- PROBLEM REQUIREMENTS
Could you extract every text line from all the material below, copying each one verbatim and leaving the pictures out?

- MATERIAL FOR THIS EXERCISE
■ ■ ■ ■
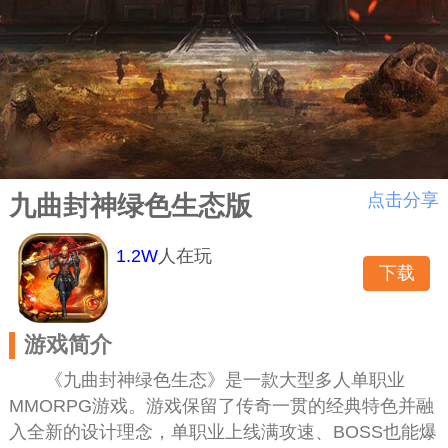
点击分享
九曲封神绿色生态版
1.2W
人在玩
下载
(49.48MB)
游戏简介
《九曲封神绿色生态》是一款大型多人单职业
MMORPG游戏。游戏保留了传奇一贯的经典特色并融
入全新的设计理念，单职业上线满攻速、BOSS也能爆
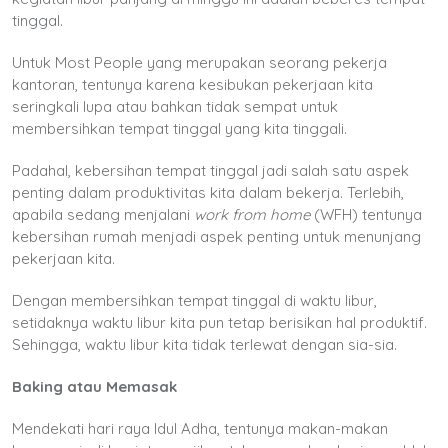
tinggal.
Untuk Most People yang merupakan seorang pekerja
kantoran, tentunya karena kesibukan pekerjaan kita
seringkali lupa atau bahkan tidak sempat untuk
membersihkan tempat tinggal yang kita tinggali.
Padahal, kebersihan tempat tinggal jadi salah satu aspek
penting dalam produktivitas kita dalam bekerja. Terlebih,
apabila sedang menjalani
work from home
(WFH) tentunya
kebersihan rumah menjadi aspek penting untuk menunjang
pekerjaan kita.
Dengan membersihkan tempat tinggal di waktu libur,
setidaknya waktu libur kita pun tetap berisikan hal produktif.
Sehingga, waktu libur kita tidak terlewat dengan sia-sia.
Baking atau Memasak
Mendekati hari raya Idul Adha, tentunya makan-makan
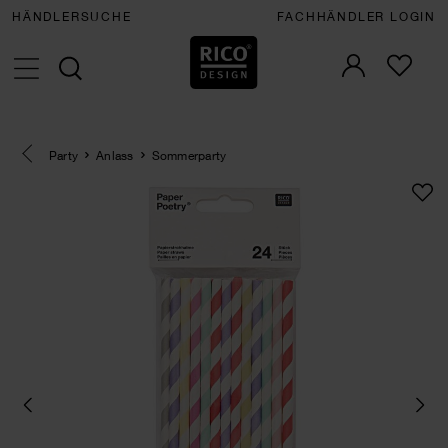
HÄNDLERSUCHE
FACHHÄNDLER LOGIN
Eine Kategorie zurück navigieren
Party
Anlass
Sommerparty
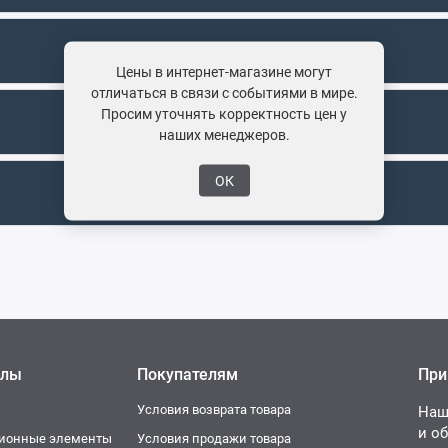
Цены в интернет-магазине могут
отличаться в связи с событиями в мире.
Просим уточнять корректность цен у
наших менеджеров.
ОК
елы
Покупателям
При
Условия возврата товара
Наш
и о
ционные элементы
Условия продажи товара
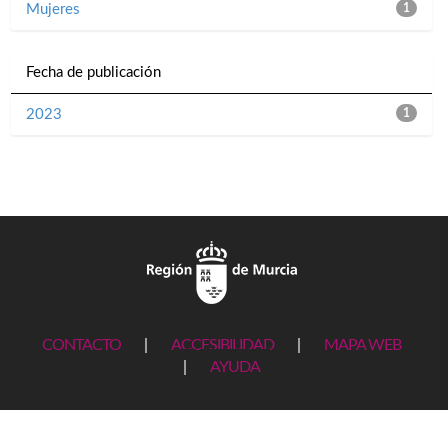
Mujeres
1
Fecha de publicación
2023
1
CONTACTO
|
ACCESIBILIDAD
|
MAPA WEB
|
AYUDA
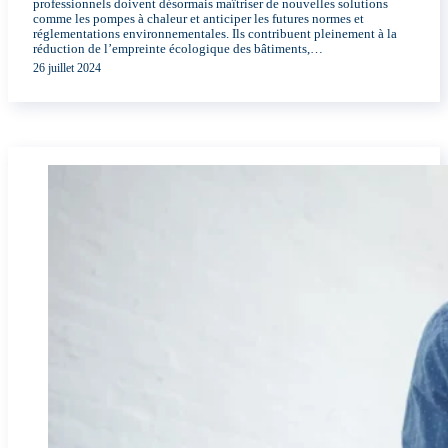
professionnels doivent désormais maîtriser de nouvelles solutions
comme les pompes à chaleur et anticiper les futures normes et
réglementations environnementales. Ils contribuent pleinement à la
réduction de l’empreinte écologique des bâtiments,…
26 juillet 2024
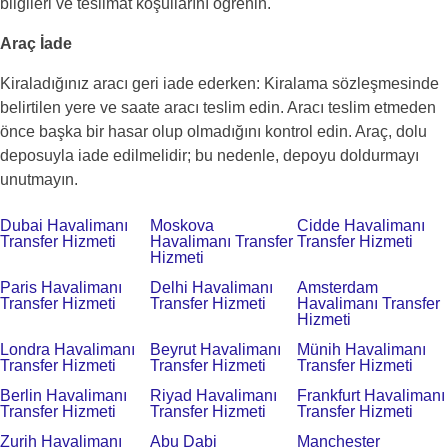
bilgileri ve teslimat koşullarını öğrenin.
Araç İade
Kiraladığınız aracı geri iade ederken: Kiralama sözleşmesinde
belirtilen yere ve saate aracı teslim edin. Aracı teslim etmeden
önce başka bir hasar olup olmadığını kontrol edin. Araç, dolu
deposuyla iade edilmelidir; bu nedenle, depoyu doldurmayı
unutmayın.
Dubai Havalimanı
Moskova
Cidde Havalimanı
Transfer Hizmeti
Havalimanı Transfer
Transfer Hizmeti
Hizmeti
Paris Havalimanı
Delhi Havalimanı
Amsterdam
Transfer Hizmeti
Transfer Hizmeti
Havalimanı Transfer
Hizmeti
Londra Havalimanı
Beyrut Havalimanı
Münih Havalimanı
Transfer Hizmeti
Transfer Hizmeti
Transfer Hizmeti
Berlin Havalimanı
Riyad Havalimanı
Frankfurt Havalimanı
Transfer Hizmeti
Transfer Hizmeti
Transfer Hizmeti
Zurih Havalimanı
Abu Dabi
Manchester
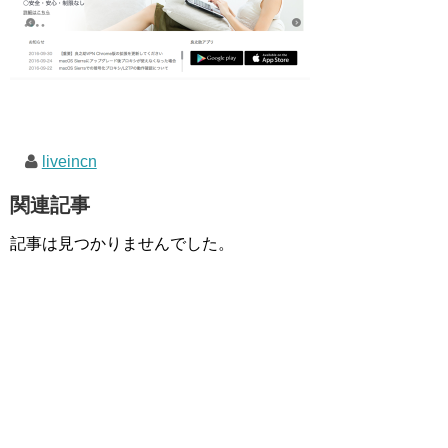
liveincn
関連記事
記事は見つかりませんでした。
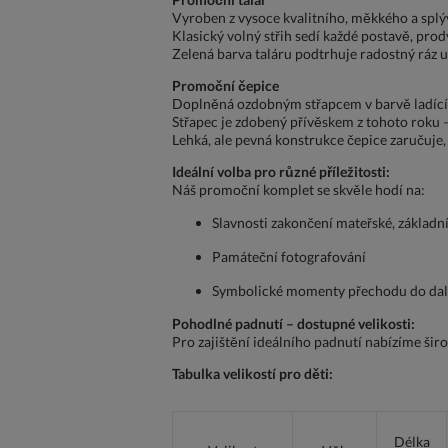
Vyroben z vysoce kvalitního, měkkého a splýv
Klasický volný střih sedí každé postavě, prod
Zelená barva taláru podtrhuje radostný ráz ud
Promoční čepice
Doplněná ozdobným střapcem v barvě ladící s
Střapec je zdobený přívěskem z tohoto roku –
Lehká, ale pevná konstrukce čepice zaručuje, 
Ideální volba pro různé příležitosti:
Náš promoční komplet se skvěle hodí na:
Slavnosti zakončení mateřské, základní,
Památeční fotografování
Symbolické momenty přechodu do dalš
Pohodlné padnutí – dostupné velikosti:
Pro zajištění ideálního padnutí nabízíme širo
Tabulka velikostí pro děti:
Délka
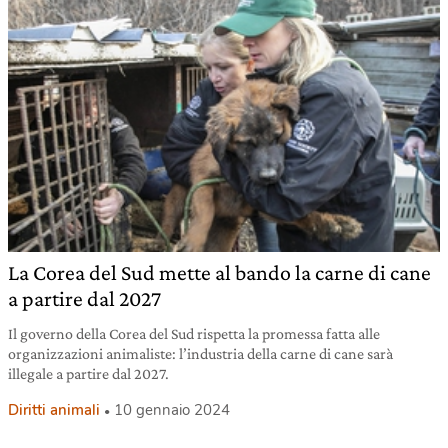
La Corea del Sud mette al bando la carne di cane
a partire dal 2027
Il governo della Corea del Sud rispetta la promessa fatta alle
organizzazioni animaliste: l’industria della carne di cane sarà
illegale a partire dal 2027.
Diritti animali
10 gennaio 2024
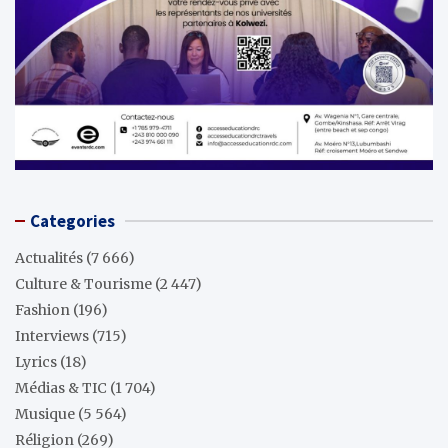
Categories
Actualités
(7 666)
Culture & Tourisme
(2 447)
Fashion
(196)
Interviews
(715)
Lyrics
(18)
Médias & TIC
(1 704)
Musique
(5 564)
Réligion
(269)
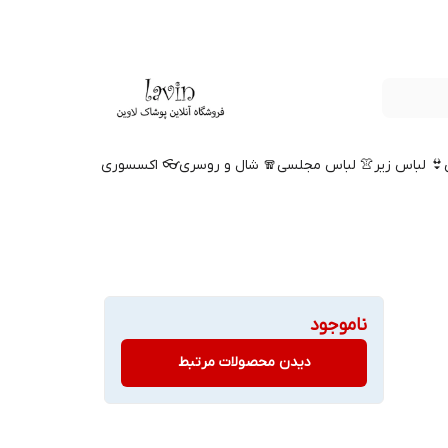
👙 لباس زیر
👚 لباس مجلسی
🧣 شال و روسری
👓 اکسسوری
ناموجود
دیدن محصولات مرتبط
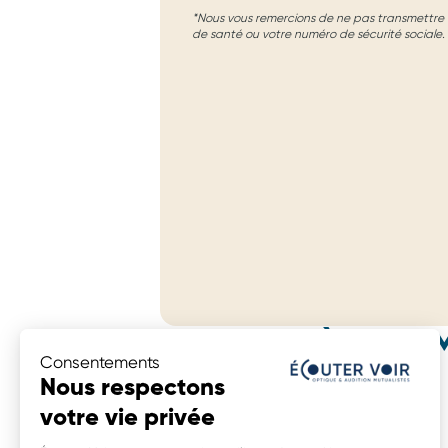
*Nous vous remercions de ne pas transmettre d
de santé ou votre numéro de sécurité sociale.
MAGASINS À PROXIM
Consentements
Écouter Voir Audition Mutualiste
Nous respectons
24 rue Paul Canta,
votre vie privée
14160 Dives Sur Mer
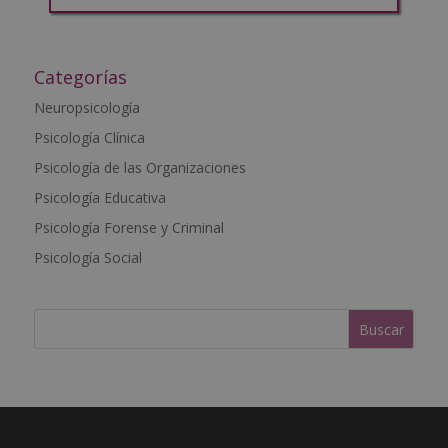
A
l
t
Categorías
e
Neuropsicología
r
Psicología Clínica
n
a
Psicología de las Organizaciones
t
Psicología Educativa
i
Psicología Forense y Criminal
v
e
Psicología Social
:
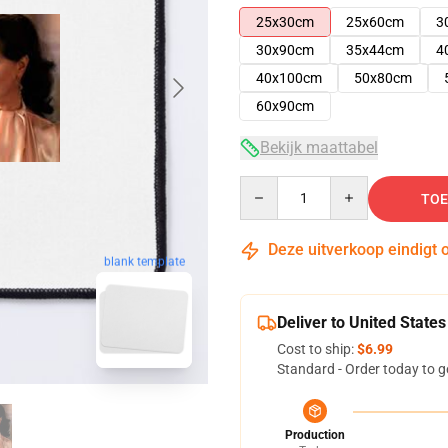
25x30cm
25x60cm
3
30x90cm
35x44cm
4
40x100cm
50x80cm
60x90cm
Bekijk maattabel
Quantity
TOE
Deze uitverkoop eindigt 
blank template
Deliver to United States
Cost to ship:
$6.99
Standard - Order today to g
Production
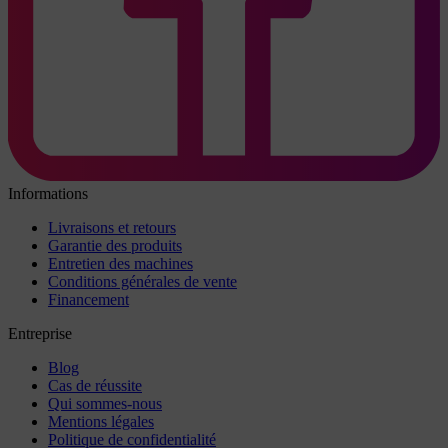
Informations
Livraisons et retours
Garantie des produits
Entretien des machines
Conditions générales de vente
Financement
Entreprise
Blog
Cas de réussite
Qui sommes-nous
Mentions légales
Politique de confidentialité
■ ■ ■ ■
- ANSWER TO THIS PROBLEM
点击分享
九曲封神绿色生态版
1.2W
人在玩
下载
(49.48MB)
游戏简介
《九曲封神绿色生态》是一款大型多人单职业
MMORPG游戏。游戏保留了传奇一贯的经典特色并融
入全新的设计理念，单职业上线满攻速、BOSS也能爆
tinggal.
Untuk Most People yang merupakan seorang pekerja
kantoran, tentunya karena kesibukan pekerjaan kita
seringkali lupa atau bahkan tidak sempat untuk
membersihkan tempat tinggal yang kita tinggali.
Padahal, kebersihan tempat tinggal jadi salah satu aspek
penting dalam produktivitas kita dalam bekerja. Terlebih,
apabila sedang menjalani
work from home
(WFH) tentunya
kebersihan rumah menjadi aspek penting untuk menunjang
pekerjaan kita.
Dengan membersihkan tempat tinggal di waktu libur,
setidaknya waktu libur kita pun tetap berisikan hal produktif.
Sehingga, waktu libur kita tidak terlewat dengan sia-sia.
Baking atau Memasak
Mendekati hari raya Idul Adha, tentunya makan-makan
HÄNDLERSUCHE
FACHHÄNDLER LOGIN
Eine Kategorie zurück navigieren
Party
Anlass
Sommerparty
Цены в интернет-магазине могут
отличаться в связи с событиями в мире.
Просим уточнять корректность цен у
наших менеджеров.
ОК
елы
Покупателям
При
Условия возврата товара
Наш
и о
ционные элементы
Условия продажи товара
Mujeres
1
Fecha de publicación
2023
1
CONTACTO
|
ACCESIBILIDAD
|
MAPA WEB
|
AYUDA
professionnels doivent désormais maîtriser de nouvelles solutions
comme les pompes à chaleur et anticiper les futures normes et
réglementations environnementales. Ils contribuent pleinement à la
réduction de l’empreinte écologique des bâtiments,…
26 juillet 2024
bilgileri ve teslimat koşullarını öğrenin.
Araç İade
Kiraladığınız aracı geri iade ederken: Kiralama sözleşmesinde
belirtilen yere ve saate aracı teslim edin. Aracı teslim etmeden
önce başka bir hasar olup olmadığını kontrol edin. Araç, dolu
deposuyla iade edilmelidir; bu nedenle, depoyu doldurmayı
unutmayın.
Dubai Havalimanı
Moskova
Cidde Havalimanı
Transfer Hizmeti
Havalimanı Transfer
Transfer Hizmeti
Hizmeti
Paris Havalimanı
Delhi Havalimanı
Amsterdam
Transfer Hizmeti
Transfer Hizmeti
Havalimanı Transfer
Hizmeti
Londra Havalimanı
Beyrut Havalimanı
Münih Havalimanı
Transfer Hizmeti
Transfer Hizmeti
Transfer Hizmeti
Berlin Havalimanı
Riyad Havalimanı
Frankfurt Havalimanı
Transfer Hizmeti
Transfer Hizmeti
Transfer Hizmeti
Zurih Havalimanı
Abu Dabi
Manchester
liveincn
関連記事
記事は見つかりませんでした。
Vyroben z vysoce kvalitního, měkkého a splýv
Klasický volný střih sedí každé postavě, prod
Zelená barva taláru podtrhuje radostný ráz ud
Promoční čepice
Doplněná ozdobným střapcem v barvě ladící s
Střapec je zdobený přívěskem z tohoto roku –
Lehká, ale pevná konstrukce čepice zaručuje, 
Ideální volba pro různé příležitosti:
Náš promoční komplet se skvěle hodí na:
Slavnosti zakončení mateřské, základní,
Památeční fotografování
Symbolické momenty přechodu do dalš
Pohodlné padnutí – dostupné velikosti:
Pro zajištění ideálního padnutí nabízíme širo
Tabulka velikostí pro děti:
Délka
La Corea del Sud mette al bando la carne di cane
a partire dal 2027
Il governo della Corea del Sud rispetta la promessa fatta alle
organizzazioni animaliste: l’industria della carne di cane sarà
illegale a partire dal 2027.
Diritti animali
10 gennaio 2024
Categories
Actualités
(7 666)
Culture & Tourisme
(2 447)
Fashion
(196)
Interviews
(715)
Lyrics
(18)
Médias & TIC
(1 704)
Musique
(5 564)
Réligion
(269)
👙 لباس زیر
👚 لباس مجلسی
🧣 شال و روسری
👓 اکسسوری
ناموجود
دیدن محصولات مرتبط
*Nous vous remercions de ne pas transmettre d
de santé ou votre numéro de sécurité sociale.
MAGASINS À PROXIM
Consentements
Écouter Voir Audition Mutualiste
Nous respectons
24 rue Paul Canta,
votre vie privée
14160 Dives Sur Mer
A
l
t
Categorías
e
Neuropsicología
r
Psicología Clínica
n
a
Psicología de las Organizaciones
t
Psicología Educativa
i
Psicología Forense y Criminal
v
e
Psicología Social
:
25x30cm
25x60cm
3
30x90cm
35x44cm
4
40x100cm
50x80cm
60x90cm
Bekijk maattabel
Quantity
TOE
Deze uitverkoop eindigt 
blank template
Deliver to United States
Cost to ship:
$6.99
Standard - Order today to g
Production
Informations
Livraisons et retours
Garantie des produits
Entretien des machines
Conditions générales de vente
Financement
Entreprise
Blog
Cas de réussite
Qui sommes-nous
Mentions légales
Politique de confidentialité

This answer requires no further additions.